Шрифт:
Интервал:
Закладка:
–Иди, по китайцам пошмаляй, потренируйся! Их и так уже два миллиарда! – и захрапел.
Я тоже был измотан так, что лёг рядом и тут же забылся. Даже запамятовал спросить: почему он днём назвал меня – седой? Подумалось только, что лежу-то на песчаном пляже! А мог бы сидеть дома. А вот что лучше – увидеть такое и умереть, или прожить долгую жизнь боёба – так до конца и не определил.
После этого мы плыли ещё почти сутки. Доели какую-то дрянь из коробок. Самое съедобное, что там было – это огромные жёлтые безвкусные яблоки. Народ просто валялся без сил на песке. Нам было уже не до тренировок, а пара оставшихся японцев легли рядышком и больше не вставали. И когда мы прибыли в порт, то все поднялись по трапу, и пошли под конвоем в город, а два худеньких тела в синих костюмах так и остались лежать на дне плавучего песчаного кладбища.
Часть пятая
Забавные всё-таки ощущения: после постоянно качающейся палубы идти по твёрдой земле! Уже вечерело, но было по-прежнему душно. Нас построили в колонну по четыре и повели прочь от берега. Колонна наша оказалась на четыре шеренги короче, чем пять дней назад.
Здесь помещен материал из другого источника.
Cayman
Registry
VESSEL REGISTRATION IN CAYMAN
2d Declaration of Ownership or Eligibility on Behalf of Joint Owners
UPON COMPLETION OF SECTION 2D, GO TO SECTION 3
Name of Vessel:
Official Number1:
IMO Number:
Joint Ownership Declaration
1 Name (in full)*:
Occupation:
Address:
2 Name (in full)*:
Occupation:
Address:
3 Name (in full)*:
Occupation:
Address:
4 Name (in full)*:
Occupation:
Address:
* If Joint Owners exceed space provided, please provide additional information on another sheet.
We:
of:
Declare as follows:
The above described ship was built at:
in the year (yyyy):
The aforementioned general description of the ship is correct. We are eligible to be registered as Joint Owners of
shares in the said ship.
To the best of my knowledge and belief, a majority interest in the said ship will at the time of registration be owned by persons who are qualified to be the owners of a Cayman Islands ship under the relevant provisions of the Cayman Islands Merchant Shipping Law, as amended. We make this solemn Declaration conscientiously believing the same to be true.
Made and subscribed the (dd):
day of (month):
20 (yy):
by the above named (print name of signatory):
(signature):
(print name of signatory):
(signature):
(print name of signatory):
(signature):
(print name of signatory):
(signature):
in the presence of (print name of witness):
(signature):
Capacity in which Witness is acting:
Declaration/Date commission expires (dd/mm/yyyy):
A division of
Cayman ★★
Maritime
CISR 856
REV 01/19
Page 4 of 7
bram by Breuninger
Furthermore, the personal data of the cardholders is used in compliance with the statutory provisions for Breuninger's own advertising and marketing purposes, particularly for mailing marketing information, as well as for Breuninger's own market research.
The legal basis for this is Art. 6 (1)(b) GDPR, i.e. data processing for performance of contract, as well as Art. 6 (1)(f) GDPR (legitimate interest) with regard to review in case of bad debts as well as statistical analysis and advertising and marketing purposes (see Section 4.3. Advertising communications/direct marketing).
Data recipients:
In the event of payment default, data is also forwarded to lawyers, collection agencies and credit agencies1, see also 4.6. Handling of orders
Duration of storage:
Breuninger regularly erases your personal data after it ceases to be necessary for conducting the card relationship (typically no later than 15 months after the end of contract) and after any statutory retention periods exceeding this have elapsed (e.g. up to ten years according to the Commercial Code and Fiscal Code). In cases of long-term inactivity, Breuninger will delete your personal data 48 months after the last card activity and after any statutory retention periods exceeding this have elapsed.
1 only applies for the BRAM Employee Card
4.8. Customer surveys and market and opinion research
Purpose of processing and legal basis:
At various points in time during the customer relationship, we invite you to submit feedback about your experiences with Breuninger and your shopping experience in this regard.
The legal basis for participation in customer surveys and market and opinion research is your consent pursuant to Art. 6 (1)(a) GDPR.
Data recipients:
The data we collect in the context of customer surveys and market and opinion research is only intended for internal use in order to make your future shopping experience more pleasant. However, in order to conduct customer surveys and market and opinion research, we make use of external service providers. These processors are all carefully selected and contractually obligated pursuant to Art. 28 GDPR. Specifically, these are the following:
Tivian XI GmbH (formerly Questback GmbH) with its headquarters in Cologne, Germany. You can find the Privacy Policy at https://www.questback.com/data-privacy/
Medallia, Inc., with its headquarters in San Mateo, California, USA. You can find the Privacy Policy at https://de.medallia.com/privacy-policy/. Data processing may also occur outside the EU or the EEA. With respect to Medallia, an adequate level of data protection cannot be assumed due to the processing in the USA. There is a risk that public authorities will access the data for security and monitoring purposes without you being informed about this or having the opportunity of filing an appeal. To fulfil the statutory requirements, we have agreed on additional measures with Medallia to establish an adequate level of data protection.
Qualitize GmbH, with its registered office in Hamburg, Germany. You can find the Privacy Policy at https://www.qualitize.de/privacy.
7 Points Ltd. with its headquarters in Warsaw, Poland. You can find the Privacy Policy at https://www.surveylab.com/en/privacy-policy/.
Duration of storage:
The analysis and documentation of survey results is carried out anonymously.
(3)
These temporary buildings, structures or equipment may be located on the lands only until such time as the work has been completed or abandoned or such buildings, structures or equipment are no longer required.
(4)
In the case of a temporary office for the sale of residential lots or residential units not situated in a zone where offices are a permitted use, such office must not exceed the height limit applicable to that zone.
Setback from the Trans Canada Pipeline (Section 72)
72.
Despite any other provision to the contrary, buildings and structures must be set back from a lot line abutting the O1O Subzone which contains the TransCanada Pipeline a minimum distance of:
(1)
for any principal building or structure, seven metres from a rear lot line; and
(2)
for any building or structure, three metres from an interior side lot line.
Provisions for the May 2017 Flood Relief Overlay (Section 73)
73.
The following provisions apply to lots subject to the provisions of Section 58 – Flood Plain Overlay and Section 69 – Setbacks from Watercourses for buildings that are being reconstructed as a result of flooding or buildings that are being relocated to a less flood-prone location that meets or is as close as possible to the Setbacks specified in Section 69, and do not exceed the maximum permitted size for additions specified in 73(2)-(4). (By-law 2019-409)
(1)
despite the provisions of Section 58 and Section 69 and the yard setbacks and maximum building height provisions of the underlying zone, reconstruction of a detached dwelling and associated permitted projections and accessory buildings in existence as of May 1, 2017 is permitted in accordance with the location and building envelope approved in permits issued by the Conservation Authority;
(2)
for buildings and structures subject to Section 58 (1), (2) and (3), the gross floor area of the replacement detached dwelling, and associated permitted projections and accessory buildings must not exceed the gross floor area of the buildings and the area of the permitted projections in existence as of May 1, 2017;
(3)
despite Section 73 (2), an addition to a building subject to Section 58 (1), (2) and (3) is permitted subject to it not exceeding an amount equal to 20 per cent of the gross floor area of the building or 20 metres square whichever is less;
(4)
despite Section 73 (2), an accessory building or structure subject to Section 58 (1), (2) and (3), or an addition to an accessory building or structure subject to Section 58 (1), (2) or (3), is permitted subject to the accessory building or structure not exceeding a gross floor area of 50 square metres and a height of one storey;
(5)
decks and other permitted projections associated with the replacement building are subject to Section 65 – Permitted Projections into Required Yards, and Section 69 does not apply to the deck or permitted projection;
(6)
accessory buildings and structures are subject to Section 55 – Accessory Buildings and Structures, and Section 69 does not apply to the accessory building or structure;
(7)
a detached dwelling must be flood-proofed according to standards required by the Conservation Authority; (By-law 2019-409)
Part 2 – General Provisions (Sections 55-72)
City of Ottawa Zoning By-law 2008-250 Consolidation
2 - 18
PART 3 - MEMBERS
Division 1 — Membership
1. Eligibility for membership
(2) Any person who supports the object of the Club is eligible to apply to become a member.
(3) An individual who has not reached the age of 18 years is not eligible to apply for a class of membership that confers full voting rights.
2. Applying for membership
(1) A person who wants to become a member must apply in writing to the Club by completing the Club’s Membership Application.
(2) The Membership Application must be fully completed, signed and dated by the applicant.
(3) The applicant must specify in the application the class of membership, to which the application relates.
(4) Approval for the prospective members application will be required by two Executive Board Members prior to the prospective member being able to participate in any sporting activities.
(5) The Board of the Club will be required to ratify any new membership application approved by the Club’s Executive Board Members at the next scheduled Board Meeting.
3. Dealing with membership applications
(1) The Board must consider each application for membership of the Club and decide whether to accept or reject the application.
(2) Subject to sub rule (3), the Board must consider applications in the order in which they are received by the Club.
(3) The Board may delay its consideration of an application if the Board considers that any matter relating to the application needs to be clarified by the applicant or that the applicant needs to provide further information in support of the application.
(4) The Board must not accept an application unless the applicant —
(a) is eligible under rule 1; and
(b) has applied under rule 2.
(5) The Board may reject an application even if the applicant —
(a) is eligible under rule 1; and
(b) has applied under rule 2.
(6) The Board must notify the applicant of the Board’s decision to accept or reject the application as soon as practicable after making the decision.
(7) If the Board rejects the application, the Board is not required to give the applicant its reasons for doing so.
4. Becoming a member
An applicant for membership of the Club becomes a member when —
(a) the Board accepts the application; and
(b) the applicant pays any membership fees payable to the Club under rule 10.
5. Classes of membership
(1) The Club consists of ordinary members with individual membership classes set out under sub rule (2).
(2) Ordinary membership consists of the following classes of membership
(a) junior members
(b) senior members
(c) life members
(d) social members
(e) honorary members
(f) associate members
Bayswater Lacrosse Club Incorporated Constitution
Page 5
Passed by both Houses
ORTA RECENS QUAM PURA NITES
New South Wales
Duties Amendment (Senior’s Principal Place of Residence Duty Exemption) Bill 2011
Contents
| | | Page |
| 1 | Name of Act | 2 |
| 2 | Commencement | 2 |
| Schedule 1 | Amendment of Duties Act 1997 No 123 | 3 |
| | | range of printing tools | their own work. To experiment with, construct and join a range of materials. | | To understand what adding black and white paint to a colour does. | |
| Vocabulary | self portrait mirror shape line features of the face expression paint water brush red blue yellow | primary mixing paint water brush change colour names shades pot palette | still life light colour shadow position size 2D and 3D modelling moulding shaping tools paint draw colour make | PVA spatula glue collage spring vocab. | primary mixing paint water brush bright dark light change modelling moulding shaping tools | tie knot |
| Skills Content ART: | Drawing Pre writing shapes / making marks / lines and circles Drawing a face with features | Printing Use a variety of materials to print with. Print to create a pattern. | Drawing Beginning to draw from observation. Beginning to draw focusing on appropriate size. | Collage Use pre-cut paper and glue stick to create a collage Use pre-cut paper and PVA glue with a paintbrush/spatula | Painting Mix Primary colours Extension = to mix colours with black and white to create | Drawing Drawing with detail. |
Народ шёл спотыкаясь, широко расставляя ноги, держась друг за друга. Со стороны, наверно, это выглядело, как шествие пьяниц и нищих. Я успел разглядеть, что высадили нас на небольшой полуостров, возвышающийся над водой на какой-то метр. Со всех сторон вода, дальше ещё один полуостров, а вот ещё дальше… Когда вестибулярный аппарат немного привык к отсутствию качки и мы смогли смотреть не только под ноги, но и в стороны, то постепенно разглядели огромный красивейший мост с соседнего полуострова до материка. На материке стояли небоскрёбы, перед ними простирался залив с песчаным пляжем, а за небоскрёбами в дымке проступали горы. Город тянулся до самых гор, теряя этажность и прорастая пальмами. Красота была, конечно, сказочная. Хотя, продвигаясь вглубь полуострова, я понял, что и на этом пляже красоток не найду. По всей длине залива Сан-Диего, сколько хватало глаз, возвышались ангары, в воду на сотни метров выдавались пирсы, около которых стояли разномастные корабли и гидросамолёты. Было несколько военных кораблей типа наших эсминцев, два десантных, но в основном разгружались различные сухогрузы и контейнеровозы, а в океане, на горизонте, я разглядел силуэт авианосца и пары кораблей помельче. Гидросамолёты были разные. Я насчитал два больших военных с плоскими тарелками локаторов на голове и штук шесть пассажирских, мест примерно на пятнадцать. И весь пляж был завален обломками досок, заставлен бочками и ящиками, туда-сюда ездили машины, над контейнеровозами трудились портовые краны, в сторонке пыхтел тепловоз. Картина сильно напоминала родной порт Владивостока. Только мост у нас прямой, а здешний изогнут горбом. Была ещё какая-то существенная разница, но уловить её я пока не мог.
Мы с интересом разглядывали окрестности. Кто-то дальнозоркий из наших, сощурившись, сообщил, что в небоскрёбах многие окна выбиты, и вообще, выглядят они изрядно потрёпанными.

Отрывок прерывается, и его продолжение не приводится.